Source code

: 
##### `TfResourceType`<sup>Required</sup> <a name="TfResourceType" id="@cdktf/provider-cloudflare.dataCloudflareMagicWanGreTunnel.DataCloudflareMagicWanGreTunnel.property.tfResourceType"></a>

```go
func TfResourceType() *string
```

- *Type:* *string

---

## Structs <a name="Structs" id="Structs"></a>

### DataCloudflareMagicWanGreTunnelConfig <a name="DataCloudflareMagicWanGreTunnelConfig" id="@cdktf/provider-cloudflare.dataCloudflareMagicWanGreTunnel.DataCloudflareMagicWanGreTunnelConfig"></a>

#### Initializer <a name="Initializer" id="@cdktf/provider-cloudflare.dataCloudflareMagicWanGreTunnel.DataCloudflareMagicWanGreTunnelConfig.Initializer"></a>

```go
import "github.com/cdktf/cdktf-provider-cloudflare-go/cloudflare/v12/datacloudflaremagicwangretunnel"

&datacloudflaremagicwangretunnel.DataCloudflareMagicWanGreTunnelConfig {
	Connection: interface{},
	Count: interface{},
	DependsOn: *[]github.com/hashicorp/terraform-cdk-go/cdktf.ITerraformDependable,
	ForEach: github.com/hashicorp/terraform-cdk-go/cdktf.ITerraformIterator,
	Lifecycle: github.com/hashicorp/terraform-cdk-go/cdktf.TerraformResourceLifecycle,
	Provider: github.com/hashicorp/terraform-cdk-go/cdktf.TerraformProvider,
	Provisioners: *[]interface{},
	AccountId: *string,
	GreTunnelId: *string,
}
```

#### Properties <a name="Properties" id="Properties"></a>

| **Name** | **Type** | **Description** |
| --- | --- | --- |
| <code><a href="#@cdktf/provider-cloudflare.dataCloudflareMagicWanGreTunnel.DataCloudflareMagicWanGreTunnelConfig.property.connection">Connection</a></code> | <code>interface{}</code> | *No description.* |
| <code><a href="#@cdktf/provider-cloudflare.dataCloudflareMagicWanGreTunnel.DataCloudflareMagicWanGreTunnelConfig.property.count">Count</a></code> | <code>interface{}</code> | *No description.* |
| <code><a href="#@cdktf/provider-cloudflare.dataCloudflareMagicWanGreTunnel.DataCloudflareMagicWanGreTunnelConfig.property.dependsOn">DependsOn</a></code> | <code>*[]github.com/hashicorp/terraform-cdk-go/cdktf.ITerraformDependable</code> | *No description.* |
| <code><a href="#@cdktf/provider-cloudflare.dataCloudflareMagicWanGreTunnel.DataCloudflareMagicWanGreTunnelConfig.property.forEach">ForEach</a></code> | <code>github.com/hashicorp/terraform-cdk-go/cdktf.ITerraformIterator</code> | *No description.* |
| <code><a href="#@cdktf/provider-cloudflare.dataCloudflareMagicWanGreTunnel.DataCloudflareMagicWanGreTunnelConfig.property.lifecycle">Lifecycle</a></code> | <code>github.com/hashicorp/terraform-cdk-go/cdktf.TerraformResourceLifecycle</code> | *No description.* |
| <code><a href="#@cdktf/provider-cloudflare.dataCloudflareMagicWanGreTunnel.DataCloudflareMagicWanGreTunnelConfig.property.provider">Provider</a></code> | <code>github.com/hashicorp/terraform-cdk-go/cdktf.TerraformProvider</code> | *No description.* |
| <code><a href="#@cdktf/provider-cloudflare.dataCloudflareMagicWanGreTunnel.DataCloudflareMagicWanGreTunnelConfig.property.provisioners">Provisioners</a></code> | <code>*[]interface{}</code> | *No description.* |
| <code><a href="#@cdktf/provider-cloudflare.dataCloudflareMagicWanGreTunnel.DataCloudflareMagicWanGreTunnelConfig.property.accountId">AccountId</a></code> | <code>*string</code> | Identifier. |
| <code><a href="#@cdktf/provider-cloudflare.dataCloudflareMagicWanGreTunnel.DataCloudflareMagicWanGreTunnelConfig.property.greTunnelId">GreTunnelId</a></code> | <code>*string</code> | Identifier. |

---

--------------------

Pull every line with the word "Lifecycle" from the data.

## FINISHED EXERCISE
	Lifecycle: github.com/hashicorp/terraform-cdk-go/cdktf.TerraformResourceLifecycle,
| <code><a href="#@cdktf/provider-cloudflare.dataCloudflareMagicWanGreTunnel.DataCloudflareMagicWanGreTunnelConfig.property.lifecycle">Lifecycle</a></code> | <code>github.com/hashicorp/terraform-cdk-go/cdktf.TerraformResourceLifecycle</code> | *No description.* |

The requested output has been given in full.